Data for this task.
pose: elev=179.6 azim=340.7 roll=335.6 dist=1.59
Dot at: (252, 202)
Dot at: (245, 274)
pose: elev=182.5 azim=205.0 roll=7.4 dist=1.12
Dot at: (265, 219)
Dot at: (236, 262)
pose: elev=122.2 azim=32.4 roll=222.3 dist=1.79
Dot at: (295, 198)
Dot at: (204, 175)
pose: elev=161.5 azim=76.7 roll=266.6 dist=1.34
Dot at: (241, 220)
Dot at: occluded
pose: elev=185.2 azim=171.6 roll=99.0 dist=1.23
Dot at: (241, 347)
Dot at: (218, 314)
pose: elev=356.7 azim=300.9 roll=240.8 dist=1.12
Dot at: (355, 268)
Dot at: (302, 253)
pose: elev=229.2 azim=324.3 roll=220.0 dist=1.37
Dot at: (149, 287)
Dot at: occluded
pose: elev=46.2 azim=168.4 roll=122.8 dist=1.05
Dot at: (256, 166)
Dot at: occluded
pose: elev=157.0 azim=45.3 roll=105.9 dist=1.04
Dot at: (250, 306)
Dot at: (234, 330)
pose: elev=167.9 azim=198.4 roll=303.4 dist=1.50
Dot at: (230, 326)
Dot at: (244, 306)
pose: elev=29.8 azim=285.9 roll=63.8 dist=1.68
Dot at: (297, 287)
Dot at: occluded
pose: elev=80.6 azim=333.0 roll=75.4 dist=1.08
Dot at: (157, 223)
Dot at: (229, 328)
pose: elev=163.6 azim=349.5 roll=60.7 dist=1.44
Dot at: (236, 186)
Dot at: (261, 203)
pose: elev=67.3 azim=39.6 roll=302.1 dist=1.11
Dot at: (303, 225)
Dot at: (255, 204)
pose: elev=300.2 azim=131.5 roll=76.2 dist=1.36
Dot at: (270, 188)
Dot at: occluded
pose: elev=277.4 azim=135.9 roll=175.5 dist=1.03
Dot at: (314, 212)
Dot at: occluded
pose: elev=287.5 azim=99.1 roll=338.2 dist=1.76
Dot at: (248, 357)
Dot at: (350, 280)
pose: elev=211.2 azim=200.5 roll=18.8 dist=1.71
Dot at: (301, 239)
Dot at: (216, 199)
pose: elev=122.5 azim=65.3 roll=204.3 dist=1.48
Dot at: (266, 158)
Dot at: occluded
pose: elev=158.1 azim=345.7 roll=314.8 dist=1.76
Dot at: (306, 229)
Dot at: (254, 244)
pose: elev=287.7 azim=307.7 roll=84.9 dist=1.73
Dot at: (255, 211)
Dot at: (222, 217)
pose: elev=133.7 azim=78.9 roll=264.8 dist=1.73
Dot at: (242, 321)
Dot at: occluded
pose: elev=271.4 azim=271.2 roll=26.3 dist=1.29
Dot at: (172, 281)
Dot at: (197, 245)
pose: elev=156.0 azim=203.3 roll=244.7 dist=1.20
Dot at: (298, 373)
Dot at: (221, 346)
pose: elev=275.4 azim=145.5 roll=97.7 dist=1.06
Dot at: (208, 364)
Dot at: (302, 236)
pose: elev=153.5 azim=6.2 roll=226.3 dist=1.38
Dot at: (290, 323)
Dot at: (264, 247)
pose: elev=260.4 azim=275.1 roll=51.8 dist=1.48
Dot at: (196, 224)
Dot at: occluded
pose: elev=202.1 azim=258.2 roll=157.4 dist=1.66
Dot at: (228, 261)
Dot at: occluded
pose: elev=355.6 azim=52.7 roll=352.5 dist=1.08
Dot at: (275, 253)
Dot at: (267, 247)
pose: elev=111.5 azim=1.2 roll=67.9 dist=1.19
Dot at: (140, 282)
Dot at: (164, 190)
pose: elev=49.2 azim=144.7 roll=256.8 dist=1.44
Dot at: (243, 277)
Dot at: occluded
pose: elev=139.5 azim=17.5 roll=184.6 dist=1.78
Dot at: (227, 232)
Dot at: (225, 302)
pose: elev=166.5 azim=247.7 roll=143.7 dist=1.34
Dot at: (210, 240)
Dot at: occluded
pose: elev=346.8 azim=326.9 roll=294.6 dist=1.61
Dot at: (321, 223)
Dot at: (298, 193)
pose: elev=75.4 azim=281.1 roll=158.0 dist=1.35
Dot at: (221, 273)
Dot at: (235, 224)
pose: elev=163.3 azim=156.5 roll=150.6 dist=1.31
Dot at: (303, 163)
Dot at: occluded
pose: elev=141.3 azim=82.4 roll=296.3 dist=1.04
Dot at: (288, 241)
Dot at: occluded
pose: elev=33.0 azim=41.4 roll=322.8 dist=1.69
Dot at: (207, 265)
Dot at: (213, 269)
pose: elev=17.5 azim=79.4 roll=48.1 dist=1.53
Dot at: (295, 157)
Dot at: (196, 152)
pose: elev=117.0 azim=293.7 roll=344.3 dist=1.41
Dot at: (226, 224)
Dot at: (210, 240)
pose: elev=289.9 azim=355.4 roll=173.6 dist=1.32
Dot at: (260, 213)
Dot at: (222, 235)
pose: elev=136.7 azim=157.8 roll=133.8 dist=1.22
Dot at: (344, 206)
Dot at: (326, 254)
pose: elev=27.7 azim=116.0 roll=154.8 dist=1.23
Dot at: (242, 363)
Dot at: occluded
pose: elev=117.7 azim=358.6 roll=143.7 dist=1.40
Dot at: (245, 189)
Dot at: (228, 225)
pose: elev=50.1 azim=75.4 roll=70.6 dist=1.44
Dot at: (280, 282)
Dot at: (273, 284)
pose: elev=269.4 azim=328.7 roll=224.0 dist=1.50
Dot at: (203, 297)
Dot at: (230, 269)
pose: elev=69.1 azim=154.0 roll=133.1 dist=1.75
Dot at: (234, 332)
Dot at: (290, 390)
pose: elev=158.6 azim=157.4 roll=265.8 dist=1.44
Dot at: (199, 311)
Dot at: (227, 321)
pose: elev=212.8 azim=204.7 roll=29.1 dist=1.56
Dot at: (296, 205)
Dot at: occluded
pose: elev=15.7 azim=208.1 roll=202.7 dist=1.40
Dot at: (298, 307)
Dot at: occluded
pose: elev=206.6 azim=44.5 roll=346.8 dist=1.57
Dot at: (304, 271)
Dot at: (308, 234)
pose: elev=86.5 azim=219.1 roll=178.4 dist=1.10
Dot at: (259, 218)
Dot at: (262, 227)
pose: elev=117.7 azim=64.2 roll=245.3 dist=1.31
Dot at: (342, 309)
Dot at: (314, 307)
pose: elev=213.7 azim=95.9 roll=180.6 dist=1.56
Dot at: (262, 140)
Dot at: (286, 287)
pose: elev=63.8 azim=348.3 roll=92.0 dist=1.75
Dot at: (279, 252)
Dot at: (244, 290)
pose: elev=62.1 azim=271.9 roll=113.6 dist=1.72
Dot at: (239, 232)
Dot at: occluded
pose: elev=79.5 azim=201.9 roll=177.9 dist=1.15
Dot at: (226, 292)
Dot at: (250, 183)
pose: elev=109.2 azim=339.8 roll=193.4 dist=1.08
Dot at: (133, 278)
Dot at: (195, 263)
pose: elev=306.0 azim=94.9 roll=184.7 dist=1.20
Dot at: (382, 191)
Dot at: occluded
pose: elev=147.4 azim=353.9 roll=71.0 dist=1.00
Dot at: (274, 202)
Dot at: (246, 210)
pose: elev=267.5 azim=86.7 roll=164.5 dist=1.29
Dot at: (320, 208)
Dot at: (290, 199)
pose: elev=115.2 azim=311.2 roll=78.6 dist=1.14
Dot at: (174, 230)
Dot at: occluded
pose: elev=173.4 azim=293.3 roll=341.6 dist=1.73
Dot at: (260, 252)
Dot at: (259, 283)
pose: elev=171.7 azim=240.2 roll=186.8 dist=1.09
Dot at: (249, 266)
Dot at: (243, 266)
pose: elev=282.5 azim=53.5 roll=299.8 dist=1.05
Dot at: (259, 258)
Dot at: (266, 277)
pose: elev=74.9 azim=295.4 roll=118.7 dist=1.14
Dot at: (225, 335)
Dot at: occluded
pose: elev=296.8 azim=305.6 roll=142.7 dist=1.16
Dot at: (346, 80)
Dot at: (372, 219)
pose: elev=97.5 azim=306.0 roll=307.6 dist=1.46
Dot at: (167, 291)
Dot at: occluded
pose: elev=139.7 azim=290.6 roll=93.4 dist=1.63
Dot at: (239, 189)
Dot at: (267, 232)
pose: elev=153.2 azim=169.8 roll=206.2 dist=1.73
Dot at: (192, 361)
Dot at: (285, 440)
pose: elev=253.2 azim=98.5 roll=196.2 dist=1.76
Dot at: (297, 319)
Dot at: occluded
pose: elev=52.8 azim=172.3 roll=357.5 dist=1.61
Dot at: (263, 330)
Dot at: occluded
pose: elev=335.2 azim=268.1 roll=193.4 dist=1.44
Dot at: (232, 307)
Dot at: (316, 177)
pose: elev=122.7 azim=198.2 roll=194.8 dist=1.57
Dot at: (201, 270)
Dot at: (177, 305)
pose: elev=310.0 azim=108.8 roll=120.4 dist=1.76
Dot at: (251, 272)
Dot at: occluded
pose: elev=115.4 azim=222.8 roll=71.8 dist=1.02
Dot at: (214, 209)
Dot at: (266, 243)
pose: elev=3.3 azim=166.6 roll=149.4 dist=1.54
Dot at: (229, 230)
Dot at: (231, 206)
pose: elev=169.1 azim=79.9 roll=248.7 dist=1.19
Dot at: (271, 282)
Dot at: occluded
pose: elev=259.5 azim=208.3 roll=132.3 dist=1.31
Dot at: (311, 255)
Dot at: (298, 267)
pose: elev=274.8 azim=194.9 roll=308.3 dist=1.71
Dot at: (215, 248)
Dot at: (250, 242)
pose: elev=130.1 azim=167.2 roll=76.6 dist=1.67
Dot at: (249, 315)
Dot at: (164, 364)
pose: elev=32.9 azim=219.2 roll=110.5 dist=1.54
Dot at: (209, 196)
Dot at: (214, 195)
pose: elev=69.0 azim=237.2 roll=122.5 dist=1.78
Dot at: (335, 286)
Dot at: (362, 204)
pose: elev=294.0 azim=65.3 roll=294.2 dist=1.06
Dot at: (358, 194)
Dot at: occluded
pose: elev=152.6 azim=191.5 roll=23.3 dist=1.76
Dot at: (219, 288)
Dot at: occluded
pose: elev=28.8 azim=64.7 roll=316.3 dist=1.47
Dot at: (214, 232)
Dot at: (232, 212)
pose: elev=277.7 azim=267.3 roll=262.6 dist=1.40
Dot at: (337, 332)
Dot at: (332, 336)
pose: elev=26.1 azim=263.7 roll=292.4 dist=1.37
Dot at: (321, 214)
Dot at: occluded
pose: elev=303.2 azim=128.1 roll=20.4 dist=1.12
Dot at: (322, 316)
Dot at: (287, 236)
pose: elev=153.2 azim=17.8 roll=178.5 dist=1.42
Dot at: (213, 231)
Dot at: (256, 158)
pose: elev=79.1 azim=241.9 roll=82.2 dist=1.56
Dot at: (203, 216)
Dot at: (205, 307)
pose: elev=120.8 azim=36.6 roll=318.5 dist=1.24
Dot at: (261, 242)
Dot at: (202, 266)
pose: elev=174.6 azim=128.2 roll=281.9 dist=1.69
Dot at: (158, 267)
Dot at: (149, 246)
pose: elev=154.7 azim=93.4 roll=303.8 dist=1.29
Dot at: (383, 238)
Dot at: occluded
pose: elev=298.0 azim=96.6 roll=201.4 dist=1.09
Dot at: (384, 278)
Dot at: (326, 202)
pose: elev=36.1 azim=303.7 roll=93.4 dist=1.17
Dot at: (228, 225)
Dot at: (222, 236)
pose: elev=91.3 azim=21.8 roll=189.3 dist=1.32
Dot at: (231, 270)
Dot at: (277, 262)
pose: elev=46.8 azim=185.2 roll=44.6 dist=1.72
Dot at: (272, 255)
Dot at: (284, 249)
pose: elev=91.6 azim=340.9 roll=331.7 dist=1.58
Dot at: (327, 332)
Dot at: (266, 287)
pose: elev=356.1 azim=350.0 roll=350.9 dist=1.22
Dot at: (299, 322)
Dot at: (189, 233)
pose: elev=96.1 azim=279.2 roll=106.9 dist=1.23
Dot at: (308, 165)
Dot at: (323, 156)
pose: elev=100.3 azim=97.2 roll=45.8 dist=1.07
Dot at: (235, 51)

Directions. Reproduce the listing from its first line through the line containing "Dot at: (222, 217)", substituting "camera" for every occurrence of "pose" and changing nothing else. Provide only those lines.

In response.
camera: elev=179.6 azim=340.7 roll=335.6 dist=1.59
Dot at: (252, 202)
Dot at: (245, 274)
camera: elev=182.5 azim=205.0 roll=7.4 dist=1.12
Dot at: (265, 219)
Dot at: (236, 262)
camera: elev=122.2 azim=32.4 roll=222.3 dist=1.79
Dot at: (295, 198)
Dot at: (204, 175)
camera: elev=161.5 azim=76.7 roll=266.6 dist=1.34
Dot at: (241, 220)
Dot at: occluded
camera: elev=185.2 azim=171.6 roll=99.0 dist=1.23
Dot at: (241, 347)
Dot at: (218, 314)
camera: elev=356.7 azim=300.9 roll=240.8 dist=1.12
Dot at: (355, 268)
Dot at: (302, 253)
camera: elev=229.2 azim=324.3 roll=220.0 dist=1.37
Dot at: (149, 287)
Dot at: occluded
camera: elev=46.2 azim=168.4 roll=122.8 dist=1.05
Dot at: (256, 166)
Dot at: occluded
camera: elev=157.0 azim=45.3 roll=105.9 dist=1.04
Dot at: (250, 306)
Dot at: (234, 330)
camera: elev=167.9 azim=198.4 roll=303.4 dist=1.50
Dot at: (230, 326)
Dot at: (244, 306)
camera: elev=29.8 azim=285.9 roll=63.8 dist=1.68
Dot at: (297, 287)
Dot at: occluded
camera: elev=80.6 azim=333.0 roll=75.4 dist=1.08
Dot at: (157, 223)
Dot at: (229, 328)
camera: elev=163.6 azim=349.5 roll=60.7 dist=1.44
Dot at: (236, 186)
Dot at: (261, 203)
camera: elev=67.3 azim=39.6 roll=302.1 dist=1.11
Dot at: (303, 225)
Dot at: (255, 204)
camera: elev=300.2 azim=131.5 roll=76.2 dist=1.36
Dot at: (270, 188)
Dot at: occluded
camera: elev=277.4 azim=135.9 roll=175.5 dist=1.03
Dot at: (314, 212)
Dot at: occluded
camera: elev=287.5 azim=99.1 roll=338.2 dist=1.76
Dot at: (248, 357)
Dot at: (350, 280)
camera: elev=211.2 azim=200.5 roll=18.8 dist=1.71
Dot at: (301, 239)
Dot at: (216, 199)
camera: elev=122.5 azim=65.3 roll=204.3 dist=1.48
Dot at: (266, 158)
Dot at: occluded
camera: elev=158.1 azim=345.7 roll=314.8 dist=1.76
Dot at: (306, 229)
Dot at: (254, 244)
camera: elev=287.7 azim=307.7 roll=84.9 dist=1.73
Dot at: (255, 211)
Dot at: (222, 217)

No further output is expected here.